Thinking about the Beatitudes

For any lesson you are doing on the Beatitudes (Matthew 5:1-11), you may wish to combine this discussion activity that helps students think about how the Beatitudes apply to their own lives. Preparation Print these five phrases using thick marker on separate sheets of scrap paper: 1) Strongly Agree; 2) Agree; 3) Somewhat Agree; 4) Disagree; 5) Strong Disagree. Tape these scrap papers at regular intervals along one long wall in your classroom or on the floor in a large center space. Directions Point out the agree-disagree continuum. Tell the students you will ask a question or read a statement related to the Beatitudes. Choose a group of four or five students to move silently and stand near the spot on the continuum that most closely approximates how they feel. Pause between each statement and ask the students to explain their positions.

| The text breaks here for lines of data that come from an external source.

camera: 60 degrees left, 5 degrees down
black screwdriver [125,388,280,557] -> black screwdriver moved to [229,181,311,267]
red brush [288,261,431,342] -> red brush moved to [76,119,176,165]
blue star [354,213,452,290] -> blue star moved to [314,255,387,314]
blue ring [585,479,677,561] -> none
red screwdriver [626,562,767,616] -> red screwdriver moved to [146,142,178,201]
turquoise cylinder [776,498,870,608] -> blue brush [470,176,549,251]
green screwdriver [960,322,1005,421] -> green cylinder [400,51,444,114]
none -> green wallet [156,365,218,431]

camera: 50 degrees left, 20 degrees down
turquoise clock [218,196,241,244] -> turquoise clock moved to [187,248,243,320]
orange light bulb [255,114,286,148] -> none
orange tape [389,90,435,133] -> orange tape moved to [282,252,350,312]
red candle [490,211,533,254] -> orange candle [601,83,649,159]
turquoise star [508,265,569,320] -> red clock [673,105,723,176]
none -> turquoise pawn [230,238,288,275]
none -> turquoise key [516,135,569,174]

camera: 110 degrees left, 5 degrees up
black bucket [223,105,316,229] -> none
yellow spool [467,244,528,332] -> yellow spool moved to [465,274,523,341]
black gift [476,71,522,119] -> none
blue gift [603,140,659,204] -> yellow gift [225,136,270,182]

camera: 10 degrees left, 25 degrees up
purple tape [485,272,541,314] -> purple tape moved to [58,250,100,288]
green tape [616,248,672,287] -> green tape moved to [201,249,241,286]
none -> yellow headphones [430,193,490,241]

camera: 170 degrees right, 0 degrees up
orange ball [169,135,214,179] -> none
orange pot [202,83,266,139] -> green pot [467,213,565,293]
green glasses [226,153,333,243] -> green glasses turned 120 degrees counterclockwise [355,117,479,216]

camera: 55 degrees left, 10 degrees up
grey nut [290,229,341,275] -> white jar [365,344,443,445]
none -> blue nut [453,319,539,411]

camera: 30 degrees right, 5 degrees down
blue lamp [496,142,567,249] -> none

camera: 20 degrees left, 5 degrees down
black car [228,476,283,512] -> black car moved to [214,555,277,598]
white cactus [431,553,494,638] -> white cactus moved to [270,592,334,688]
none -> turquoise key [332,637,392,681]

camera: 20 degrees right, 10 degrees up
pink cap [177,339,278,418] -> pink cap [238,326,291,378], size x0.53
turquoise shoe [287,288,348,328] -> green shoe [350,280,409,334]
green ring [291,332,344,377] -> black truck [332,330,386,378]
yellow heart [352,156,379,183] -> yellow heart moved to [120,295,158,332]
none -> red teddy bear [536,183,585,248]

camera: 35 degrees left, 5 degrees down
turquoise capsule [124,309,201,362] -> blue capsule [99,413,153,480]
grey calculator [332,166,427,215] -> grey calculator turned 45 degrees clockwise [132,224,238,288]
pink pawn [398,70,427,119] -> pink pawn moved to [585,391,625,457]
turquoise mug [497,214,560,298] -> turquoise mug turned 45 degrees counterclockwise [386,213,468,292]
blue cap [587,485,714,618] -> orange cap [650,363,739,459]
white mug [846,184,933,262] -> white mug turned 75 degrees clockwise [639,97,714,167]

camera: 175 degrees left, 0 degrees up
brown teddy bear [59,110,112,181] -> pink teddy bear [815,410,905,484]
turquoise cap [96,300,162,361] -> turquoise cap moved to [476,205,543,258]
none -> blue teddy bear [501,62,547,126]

Use the following statements and add some of your own. Statements I will choose a career that serves people in need over a career that makes more money. Most poor people could help themselves if they chose to. I could forgive someone who injured or killed one of my family members. Good can come from suffering. I would rather be known more assertive than meek. Anger is a feeling that should be avoided at all costs. My attitudes and actions are affected by news stories about wars and starving children. When my friends hurt, I hurt. Everyone is out for themselves. I expect to be rewarded for worshipping God. The world will never be absent of war. I consider myself a peacemaker. I would die for my Christian beliefs. I would comfortably say a blessing before eating a meal in a public restaurant. I will stick up for an unpopular classmate who is being treated unjustly. After everyone in the initial group has had a chance to speak, call on another group to repeat the exercise. Or, use only one group of students to navigate the continuum but extend the conversation by calling on the other students to comment from their seats on the various items and how they might choose.